[Record excerpts — start]

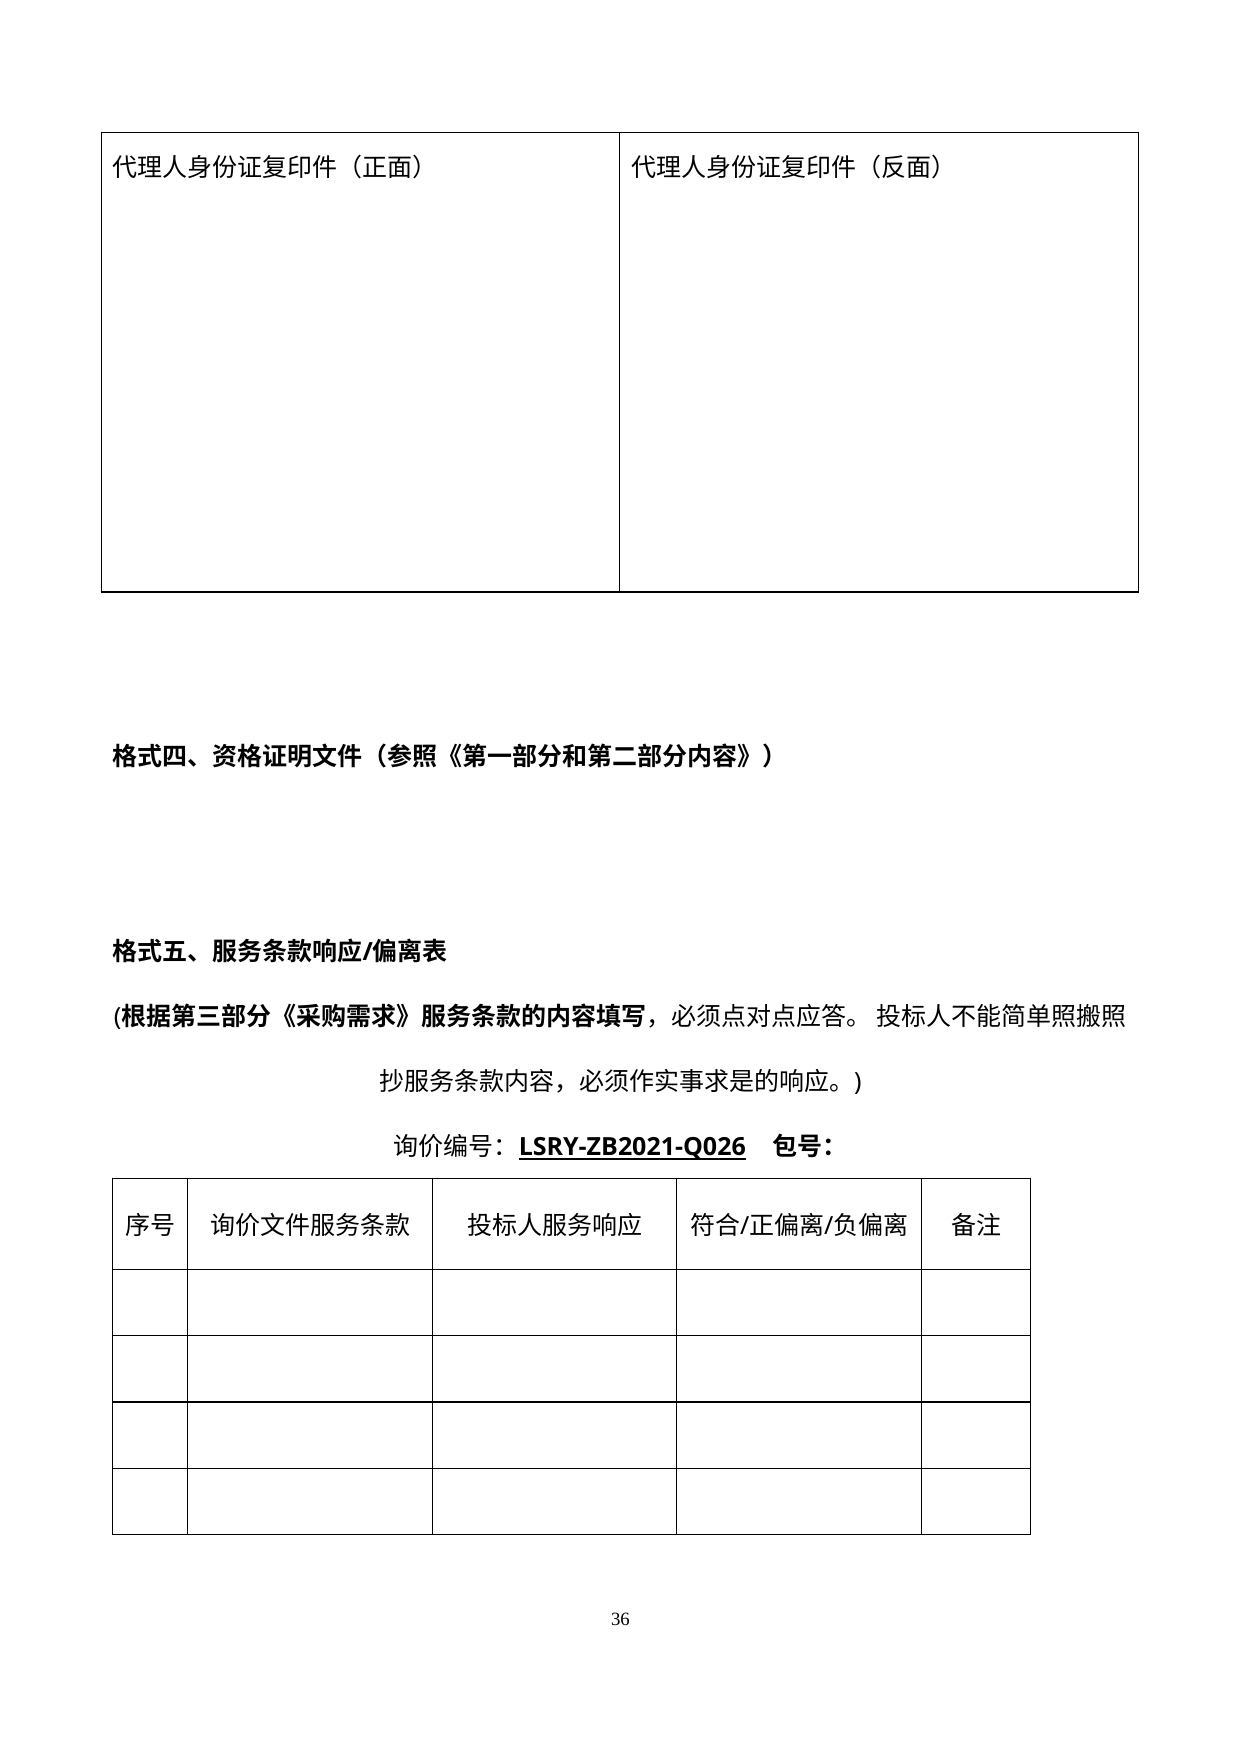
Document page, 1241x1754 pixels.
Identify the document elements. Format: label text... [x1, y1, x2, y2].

table_cell [677, 1270, 921, 1335]
table_cell [677, 1403, 921, 1467]
table_cell [188, 1403, 432, 1467]
text 询价编号：LSRY-ZB2021-Q026 包号： [112, 1112, 1128, 1177]
table_header 投标人服务响应 [433, 1179, 676, 1269]
table_header 符合/正偏离/负偏离 [677, 1179, 921, 1269]
table_cell [113, 1469, 187, 1533]
table_cell [922, 1469, 1030, 1533]
table_cell [677, 1469, 921, 1533]
table_header 代理人身份证复印件（正面） [102, 133, 619, 591]
table_cell [113, 1403, 187, 1467]
table_cell [922, 1403, 1030, 1467]
table_cell [922, 1336, 1030, 1401]
table_cell [922, 1270, 1030, 1335]
table_cell [433, 1469, 676, 1533]
table_cell [677, 1336, 921, 1401]
table_cell [188, 1469, 432, 1533]
table_header 备注 [922, 1179, 1030, 1269]
text 格式五、服务条款响应/偏离表 [112, 917, 1128, 982]
table_cell [188, 1336, 432, 1401]
table_cell [113, 1336, 187, 1401]
table_header 代理人身份证复印件（反面） [620, 133, 1138, 591]
table_cell [433, 1336, 676, 1401]
table_cell [433, 1270, 676, 1335]
table_header 序号 [113, 1179, 187, 1269]
text 格式四、资格证明文件（参照《第一部分和第二部分内容》） [112, 722, 1164, 787]
text (根据第三部分《采购需求》服务条款的内容填写，必须点对点应答。 投标人不能简单照搬照抄服务条款内容，必须作实事求是的响应。) [112, 982, 1128, 1112]
table_cell [188, 1270, 432, 1335]
table_cell [433, 1403, 676, 1467]
table_cell [113, 1270, 187, 1335]
table_header 询价文件服务条款 [188, 1179, 432, 1269]
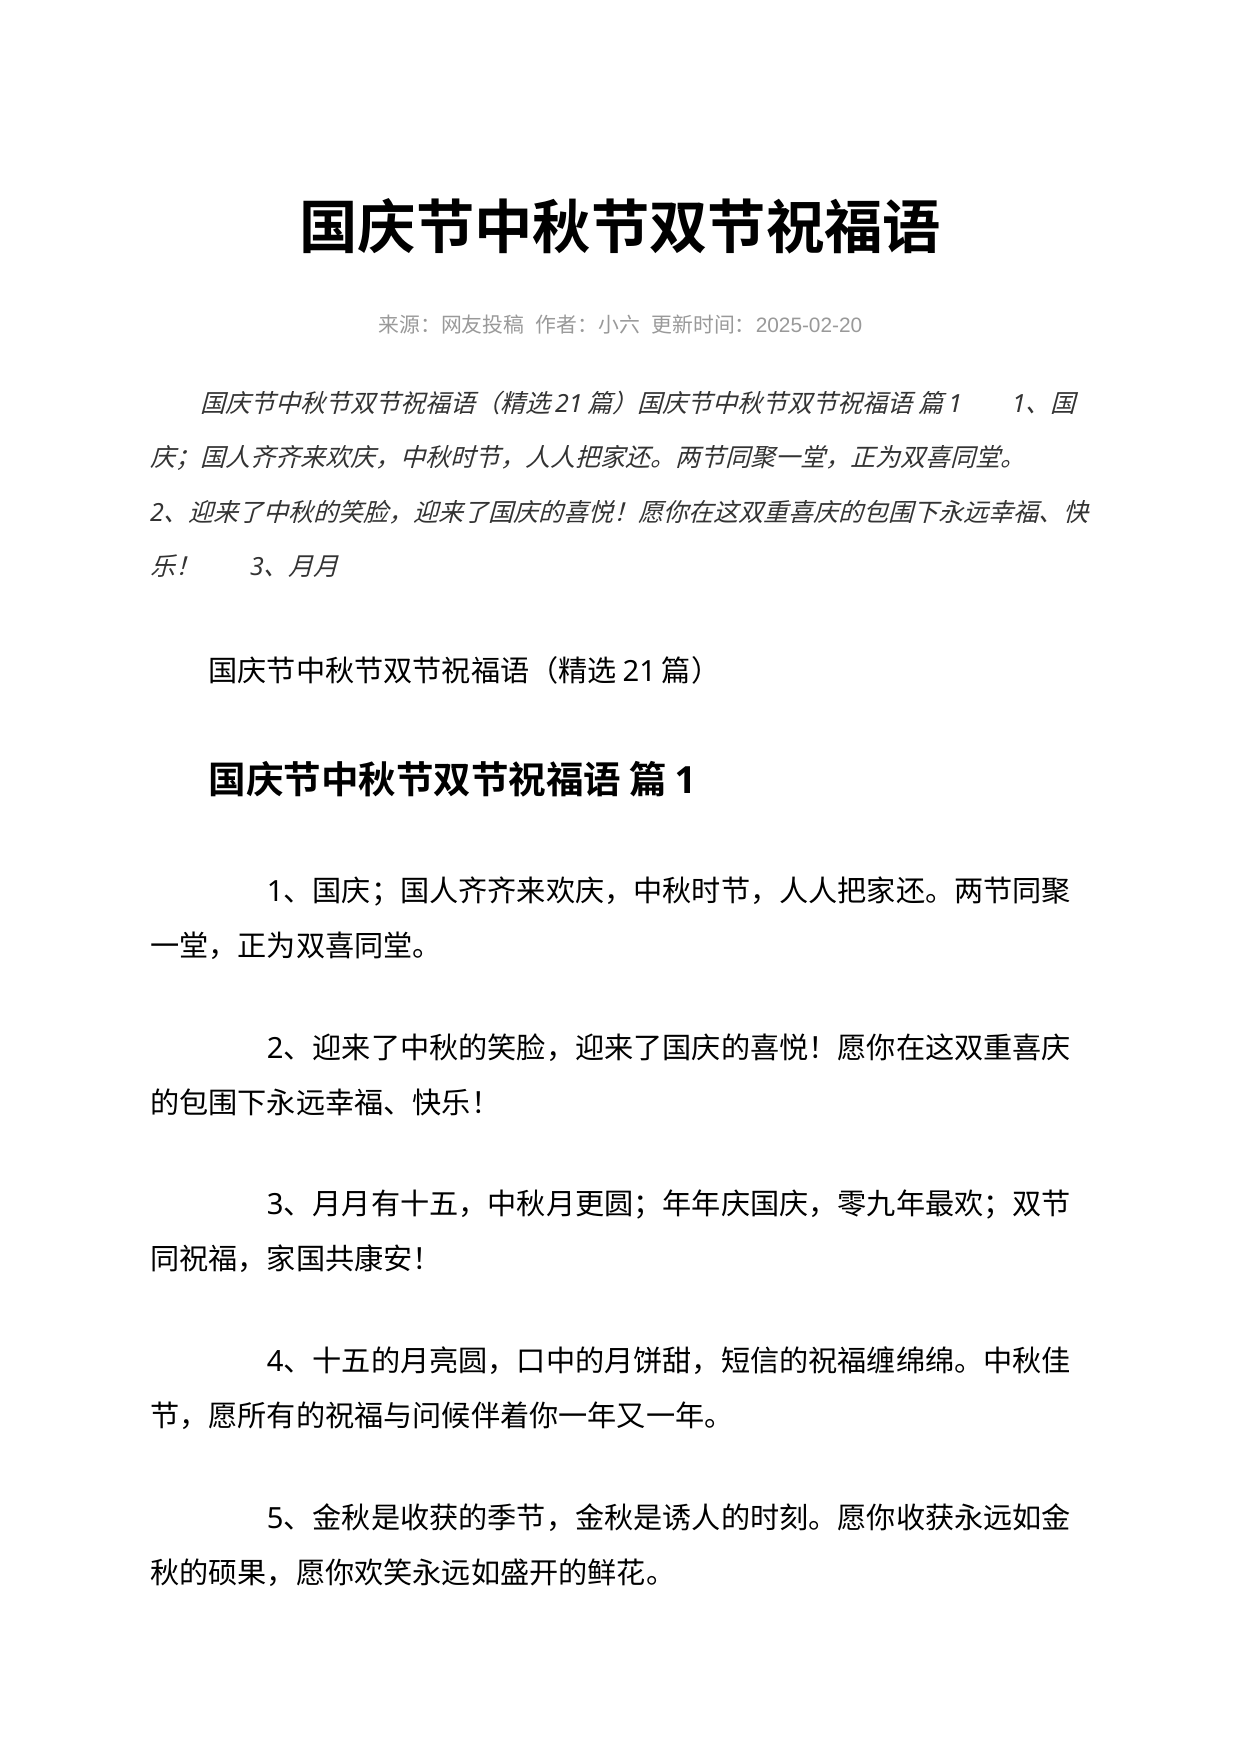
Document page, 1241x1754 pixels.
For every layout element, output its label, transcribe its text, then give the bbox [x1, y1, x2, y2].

text 4、十五的月亮圆，口中的月饼甜，短信的祝福缠绵绵。中秋佳节，愿所有的祝福与问候伴着你一年又一年。 [150, 1338, 1090, 1435]
text 1、国庆；国人齐齐来欢庆，中秋时节，人人把家还。两节同聚一堂，正为双喜同堂。 [150, 867, 1090, 965]
text 2、迎来了中秋的笑脸，迎来了国庆的喜悦！愿你在这双重喜庆的包围下永远幸福、快乐！ [150, 1024, 1090, 1121]
text 国庆节中秋节双节祝福语 篇1 [150, 750, 1090, 804]
subtitle 国庆节中秋节双节祝福语 [150, 181, 1090, 266]
text 国庆节中秋节双节祝福语（精选21篇） [150, 648, 1090, 690]
text 3、月月有十五，中秋月更圆；年年庆国庆，零九年最欢；双节同祝福，家国共康安！ [150, 1181, 1090, 1278]
text 国庆节中秋节双节祝福语（精选21篇）国庆节中秋节双节祝福语 篇1 1、国庆；国人齐齐来欢庆，中秋时节，人人把家还。两节同聚一堂，正为双喜同堂。 2、迎来了中秋的笑脸，迎来了国庆的喜悦！愿你在这双重喜庆的包围下永远幸福、快乐！ 3、月月 [150, 383, 1090, 583]
text 来源：网友投稿 作者：小六 更新时间：2025-02-20 [150, 313, 1090, 337]
text 5、金秋是收获的季节，金秋是诱人的时刻。愿你收获永远如金秋的硕果，愿你欢笑永远如盛开的鲜花。 [150, 1494, 1090, 1592]
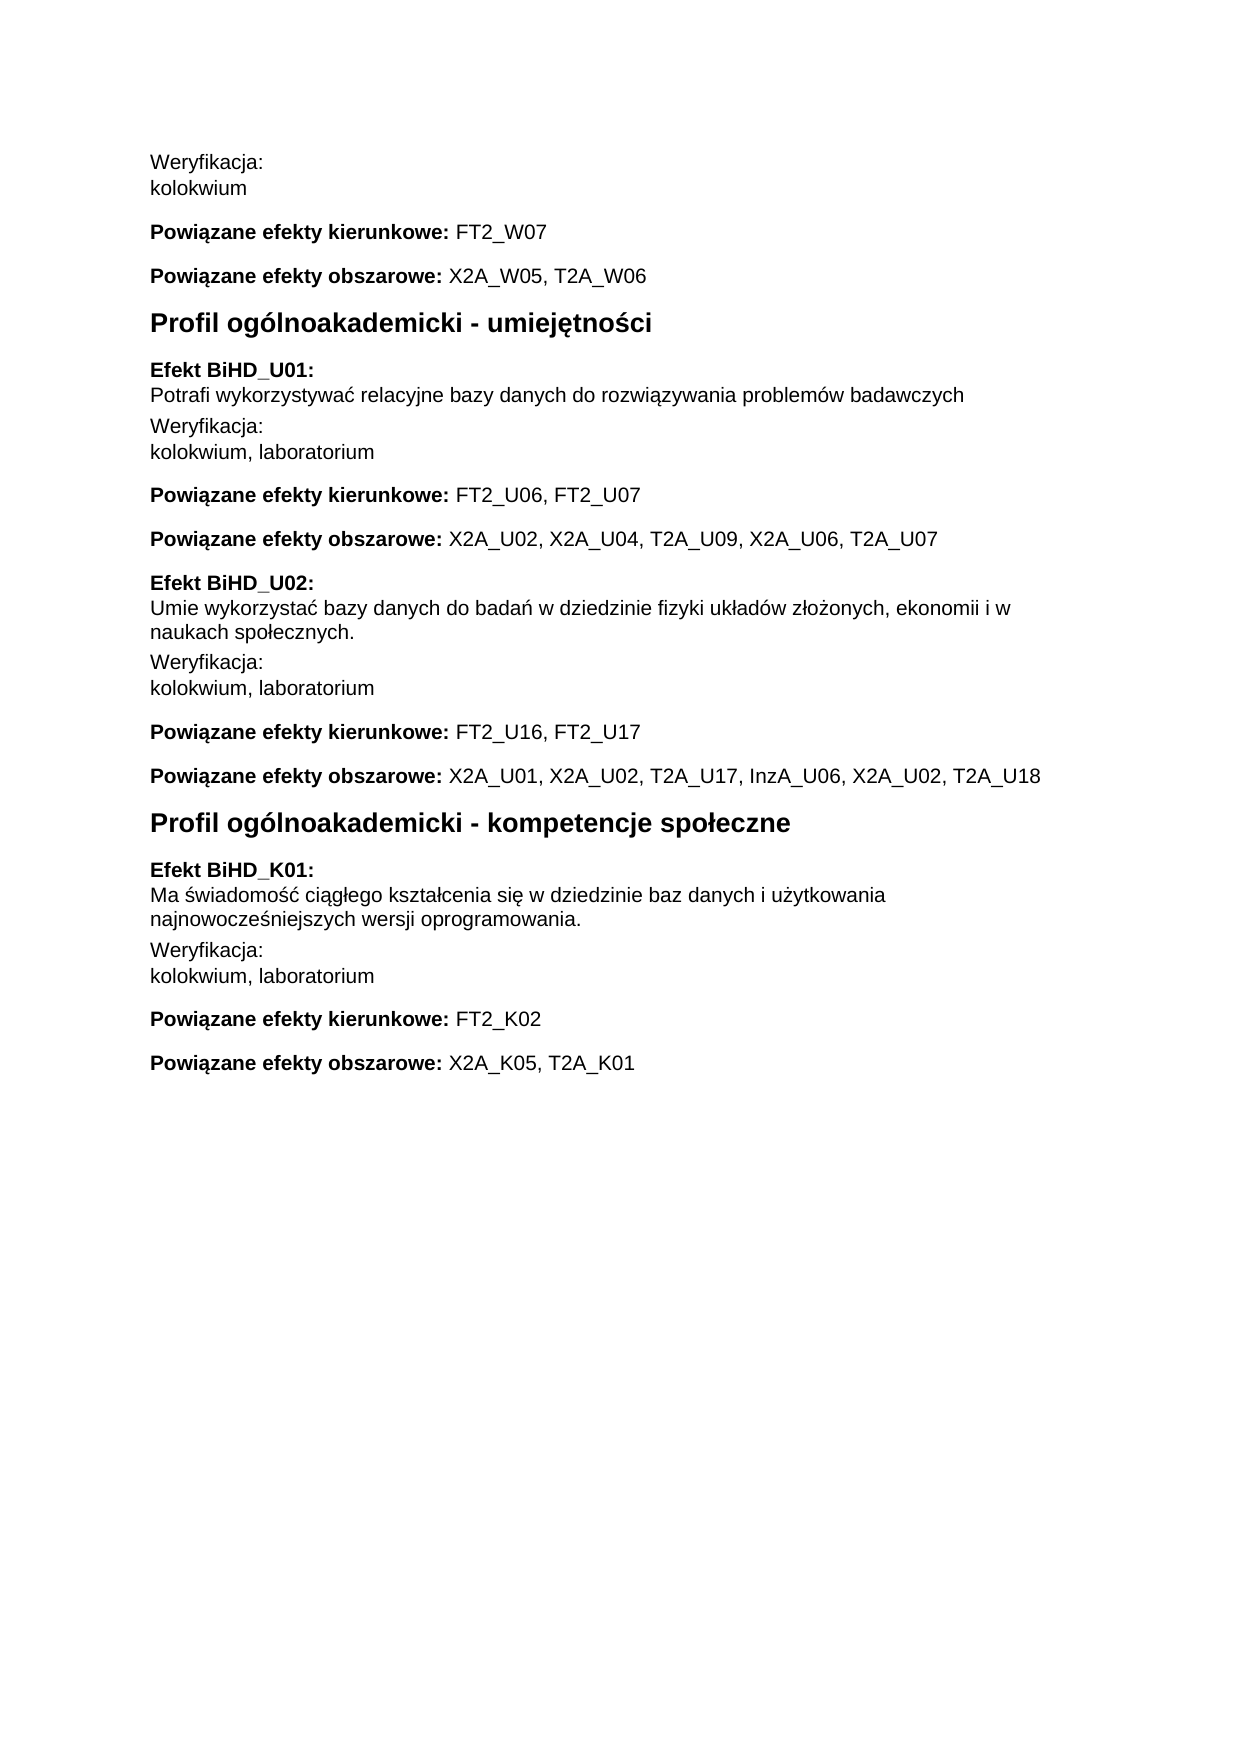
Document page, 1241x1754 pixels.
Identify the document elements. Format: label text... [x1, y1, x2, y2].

text Powiązane efekty obszarowe: X2A_U02, X2A_U04, T2A_U09, X2A_U06, T2A_U07 [150, 527, 1090, 551]
text Efekt BiHD_K01: [150, 858, 1090, 882]
text Weryfikacja: [150, 650, 1090, 674]
text Weryfikacja: [150, 150, 1090, 174]
text kolokwium, laboratorium [150, 963, 1090, 987]
text kolokwium, laboratorium [150, 676, 1090, 700]
text kolokwium [150, 176, 1090, 200]
text Potrafi wykorzystywać relacyjne bazy danych do rozwiązywania problemów badawczych [150, 383, 1090, 407]
text Powiązane efekty obszarowe: X2A_W05, T2A_W06 [150, 263, 1090, 287]
text Powiązane efekty obszarowe: X2A_U01, X2A_U02, T2A_U17, InzA_U06, X2A_U02, T2A_U18 [150, 763, 1090, 787]
subtitle Profil ogólnoakademicki - umiejętności [150, 307, 1090, 338]
text Weryfikacja: [150, 937, 1090, 961]
text Powiązane efekty kierunkowe: FT2_K02 [150, 1007, 1090, 1031]
text Efekt BiHD_U01: [150, 358, 1090, 382]
text Powiązane efekty kierunkowe: FT2_U06, FT2_U07 [150, 483, 1090, 507]
text Powiązane efekty obszarowe: X2A_K05, T2A_K01 [150, 1051, 1090, 1075]
text Weryfikacja: [150, 413, 1090, 437]
subtitle Profil ogólnoakademicki - kompetencje społeczne [150, 807, 1090, 838]
text kolokwium, laboratorium [150, 439, 1090, 463]
text Ma świadomość ciągłego kształcenia się w dziedzinie baz danych i użytkowania najnowocześniejszych wersji oprogramowania. [150, 883, 1090, 931]
text Powiązane efekty kierunkowe: FT2_U16, FT2_U17 [150, 720, 1090, 744]
text Efekt BiHD_U02: [150, 571, 1090, 595]
text Umie wykorzystać bazy danych do badań w dziedzinie fizyki układów złożonych, ekonomii i w naukach społecznych. [150, 596, 1090, 644]
text Powiązane efekty kierunkowe: FT2_W07 [150, 220, 1090, 244]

[Record excerpts — finish]

Determine which lines above include the word "人人把家还", and report those lines in full.

Solution for this exercise:
text 1、国庆；国人齐齐来欢庆，中秋时节，人人把家还。两节同聚一堂，正为双喜同堂。 [150, 867, 1090, 965]
text 国庆节中秋节双节祝福语（精选21篇）国庆节中秋节双节祝福语 篇1 1、国庆；国人齐齐来欢庆，中秋时节，人人把家还。两节同聚一堂，正为双喜同堂。 2、迎来了中秋的笑脸，迎来了国庆的喜悦！愿你在这双重喜庆的包围下永远幸福、快乐！ 3、月月 [150, 383, 1090, 583]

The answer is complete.